It was August 2008, and I was on a rickety bus somewhere outside Arusha, Tanzania. Much to my chagrin, I had had to take a seat toward the back of this bus. Thankfully, I was well-loaded up on drugs from being very ill with some form of parasite or amoeba after having summited Mt. Kilmanjaro. Otherwise I would have probably been more worried about my horrendous motion sickness, especially in the back.
The drugs did not prevent me from waking up screaming at one point, although I did go back to sleep immediately (and yes, for some reason I do remember this, although it was also confirmed by my friend traveling with me). However, I survived, and we eventually made our destination Zanzibar. And any way, I want to write about a far more interesting story.
How Does This Relate to Communication?
I want to tell you about the small villages that we drove past in this rural area. From the bus, I had a view of mostly desolate dry land and every so often a few homes clumped together and then sparseness again.

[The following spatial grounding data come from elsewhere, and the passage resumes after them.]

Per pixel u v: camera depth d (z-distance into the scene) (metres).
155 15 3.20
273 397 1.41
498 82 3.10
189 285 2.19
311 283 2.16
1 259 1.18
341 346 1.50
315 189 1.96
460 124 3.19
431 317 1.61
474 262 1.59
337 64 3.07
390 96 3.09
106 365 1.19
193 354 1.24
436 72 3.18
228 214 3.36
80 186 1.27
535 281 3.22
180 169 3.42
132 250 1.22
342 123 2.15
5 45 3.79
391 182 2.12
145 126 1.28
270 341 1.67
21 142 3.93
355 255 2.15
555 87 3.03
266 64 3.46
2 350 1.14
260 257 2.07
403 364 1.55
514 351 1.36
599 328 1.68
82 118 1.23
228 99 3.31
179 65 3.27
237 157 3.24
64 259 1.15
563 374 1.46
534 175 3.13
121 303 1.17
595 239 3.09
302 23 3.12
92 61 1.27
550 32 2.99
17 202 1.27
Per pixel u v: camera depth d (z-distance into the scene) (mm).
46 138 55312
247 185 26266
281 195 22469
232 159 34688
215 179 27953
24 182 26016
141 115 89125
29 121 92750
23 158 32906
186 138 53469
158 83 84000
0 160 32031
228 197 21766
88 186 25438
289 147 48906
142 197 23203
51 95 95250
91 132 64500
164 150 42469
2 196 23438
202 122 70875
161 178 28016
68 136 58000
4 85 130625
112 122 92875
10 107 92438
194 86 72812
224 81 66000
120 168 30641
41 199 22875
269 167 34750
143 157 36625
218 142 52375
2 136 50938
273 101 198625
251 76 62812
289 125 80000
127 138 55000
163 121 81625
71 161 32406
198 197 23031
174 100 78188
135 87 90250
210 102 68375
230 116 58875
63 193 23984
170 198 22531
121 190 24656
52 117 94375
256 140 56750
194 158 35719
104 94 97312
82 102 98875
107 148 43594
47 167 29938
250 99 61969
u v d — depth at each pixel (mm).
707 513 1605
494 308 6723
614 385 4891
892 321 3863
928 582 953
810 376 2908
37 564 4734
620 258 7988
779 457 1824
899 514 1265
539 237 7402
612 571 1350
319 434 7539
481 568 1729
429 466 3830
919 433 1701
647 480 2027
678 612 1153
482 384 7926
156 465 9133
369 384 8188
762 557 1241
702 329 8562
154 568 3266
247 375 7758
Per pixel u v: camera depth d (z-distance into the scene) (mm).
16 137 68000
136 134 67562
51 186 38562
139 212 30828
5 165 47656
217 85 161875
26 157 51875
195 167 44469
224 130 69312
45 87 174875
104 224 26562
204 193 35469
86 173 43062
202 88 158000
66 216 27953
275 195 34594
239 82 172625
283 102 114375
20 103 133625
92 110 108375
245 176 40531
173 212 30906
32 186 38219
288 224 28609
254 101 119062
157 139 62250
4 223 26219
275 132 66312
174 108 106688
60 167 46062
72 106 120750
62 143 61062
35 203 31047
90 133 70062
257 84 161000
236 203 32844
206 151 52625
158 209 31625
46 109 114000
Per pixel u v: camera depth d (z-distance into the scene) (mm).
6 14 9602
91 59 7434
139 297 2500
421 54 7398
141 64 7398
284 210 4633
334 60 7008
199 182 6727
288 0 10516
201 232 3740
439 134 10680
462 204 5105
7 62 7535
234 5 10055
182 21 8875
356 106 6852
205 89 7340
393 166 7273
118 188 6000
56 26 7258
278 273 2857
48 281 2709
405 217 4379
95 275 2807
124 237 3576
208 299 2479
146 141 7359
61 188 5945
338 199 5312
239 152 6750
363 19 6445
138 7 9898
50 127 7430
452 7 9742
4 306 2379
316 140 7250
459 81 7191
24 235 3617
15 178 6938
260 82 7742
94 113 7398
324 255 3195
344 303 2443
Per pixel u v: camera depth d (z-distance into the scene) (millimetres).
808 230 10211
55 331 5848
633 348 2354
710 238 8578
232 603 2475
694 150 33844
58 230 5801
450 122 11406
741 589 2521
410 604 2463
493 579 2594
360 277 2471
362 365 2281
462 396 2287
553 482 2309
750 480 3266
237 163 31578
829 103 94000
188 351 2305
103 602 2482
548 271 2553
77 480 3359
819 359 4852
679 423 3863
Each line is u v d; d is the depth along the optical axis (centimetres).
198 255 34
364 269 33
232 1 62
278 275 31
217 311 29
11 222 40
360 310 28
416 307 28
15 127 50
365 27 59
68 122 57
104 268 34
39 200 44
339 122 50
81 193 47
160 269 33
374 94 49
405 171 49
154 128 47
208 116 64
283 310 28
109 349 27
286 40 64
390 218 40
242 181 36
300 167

Sometimes I saw people and animals; sometimes gardens and children.
In my head, I wrote a story, a story of how a mobile communications company, Vodapod (before, you ask, I don’t remember how I picked that name), changed the lives of people in one of these small villages. Representatives from the company researched the traffic patterns on the larger roads in the area while searching for a prominent place to put a sign advertising Vodapod (yes, one of those horrible highway signs that dirty up the landscape).
After long negotiations for the perfect spot, they agreed to pay, what was for them, a small sum to the village yearly. Plus they also gave away mobile phones and contracts to the villagers. This money, but also this form of being connected to the world, changed life in that village. It also changed that village’s relationship with other villages.